SAP has made headlines with its 100 percent in-memory database, HANA. In fact, as reported by ZDNet's Rachel King only yesterday, the company announced that it will offer HANA as a managed cloud service. Hana has made a big impression, to be sure.
But HANA requires the entire database to be in memory, and while memory prices have declined dramatically, memory still commands a huge premium over disk, on a terabyte-by-terabyte basis. Plus, a single server can accommodate only so much memory in the first place, so petabyte-scale data work on HANA can require huge hardware expenditures.
Teradata sees the value of the in-memory database movement, but the company likely can't ask its customers to take the gold-plated approach of using memory exclusively, with disk storage present only as a fail-safe. Further, the company has studied the probabilities, and found that after a certain percentage of your data is stored in memory instead of disk, the returns quickly diminish. In fact, Teradata found that 43 percent of all IO (input/output) hits only 1 percent of all disk cylinders, and that 94 percent of IO hits only 20 percent of all cylinders. Talk about your 80-20 rules!
With that in mind, the company is announcing the addition of "Intelligent Memory" functionality to its venerable database appliances. Intelligent Memory will see to it that the most frequently used (the "hottest") data in a database stays resident in a special extended memory region and infrequently queried ("cold") data stays on disk. The determination of which data is hot and cold is updated dynamically, with Teradata consequently moving certain data in and out of RAM, at opportune times, in terms of processing inactivity on the cluster.
Combination of approaches
While this may at first sound like a caching scheme, that's not the case. A cache typically moves recent data into RAM, rather than frequently used data. That's a simpler approach, but it's also valuable. Teradata employs a caching approach as well; what it calls the FSG (File Segment) cache. And Teradata is smart enough to make sure that no data kept in the FSG cache will be moved into Intelligent Memory, and vice versa.
The 14.0 release of Teradata added columnar storage technology (whereby all the values for a column/field are stored contiguously, rather than all the values for a row/record/item being stored together).
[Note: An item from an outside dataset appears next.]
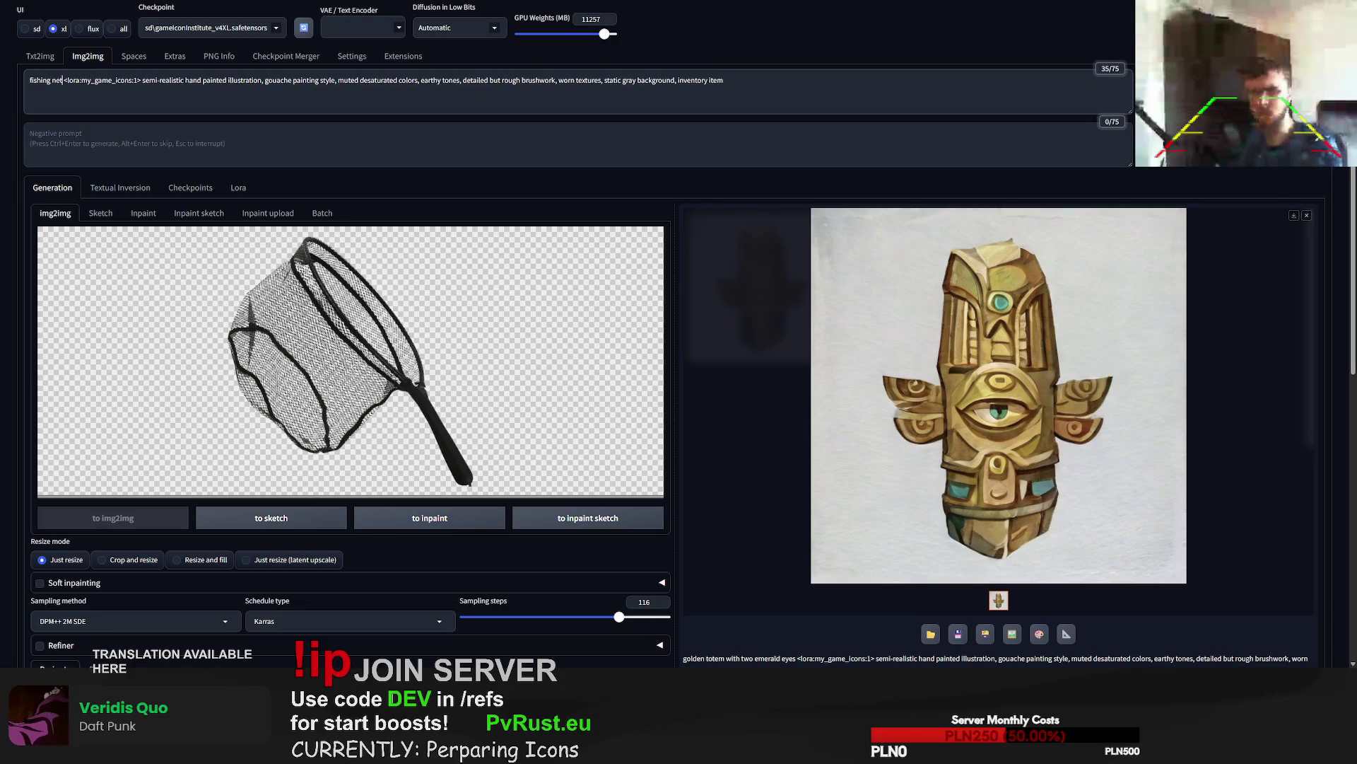
pyautogui.press('ctrl+Return')
# - Reset the seed to random (-1) and set sampling steps to 33
pyautogui.scroll(-2, 207, 488)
This allows for high rates of compression, as column values are often close in value, and certainly in order of magnitude. In the upcoming Teradata 14.10 release, Intelligent Memory will recognize columnar storage and maintain it. This means that high rates of compression will be maintained as well, allowing more data to fit into Intelligent Memory. It also means that if only certain columns' data is "hot", and that data is in columnar storage, then only those columns' data will get moved into Intelligent Memory, yielding further efficiencies.
You get in-memory, and you get in-memory, and you get in-memory
Interestingly, while the FSG cache is only available on certain Teradata editions, Intelligent Memory is available on all of them. So all customers will benefit, and since new, high-memory cluster nodes (or a cloud service) are not required, even smaller customers can look forward to better performance.
The combination of columnar compression, caching, and in-memory placement of hot data means that Teradata's approach to the in-memory craze is reasoned and has customers' interests in mind. I might prefer to think of the feature as "Reasonable Memory", but I guess that doesn't have quite the same ring to it.